Abstract

In blue mussels of the Mytilus edulis species complex, mitochondrial DNA (mtDNA) inheritance is coupled with gender. Females receive their mother's mtDNA and pass it on to both their daughters and sons. In addition, males receive mtDNA from their father and transmit this male mtDNA to their sons. If this pattern of "doubly uniparental inheritance" is older than the M. edulis species complex, then all members of this group must have two distinct mtDNA lineages: a maternal lineage that is transmitted through females and a paternal lineage that is transmitted through males. To test this hypothesis, we scored mtDNA variation in two taxa in this complex, M. edulis and M. trossulus, by means of restriction fragment profiles of whole-mtDNA genomes and DNA sequence of a region of the cytochrome c oxidase subunit III gene (COIII).
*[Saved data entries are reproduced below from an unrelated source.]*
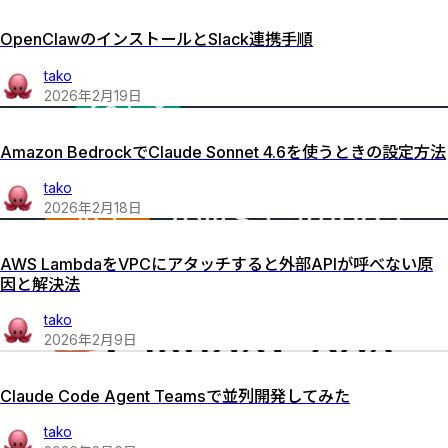
OpenClawのインストールとSlack連携手順
tako
2026
年
2
月
19
日
Amazon BedrockでClaude Sonnet 4.6を使うときの設定方法
tako
2026
年
2
月
18
日
AWS LambdaをVPCにアタッチすると外部APIが呼べない原
因と解決法
tako
2026
年
2
月
9
日
Claude Code Agent Teamsで並列開発してみた
tako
The various mitotypes present in these mussels were classified as "male" or "female" based on their gender association and as belonging to M. edulis or M. trossulus based on species-specific allozymes. Both maximum parsimony and neighbor-joining phylogenies based on the COIII sequences grouped female and male mtDNAs into two distinct lineages irrespective of specific origin in accordance with the hypothesis that the origin of these lineages predates the divergence of M. edulis and M. trossulus.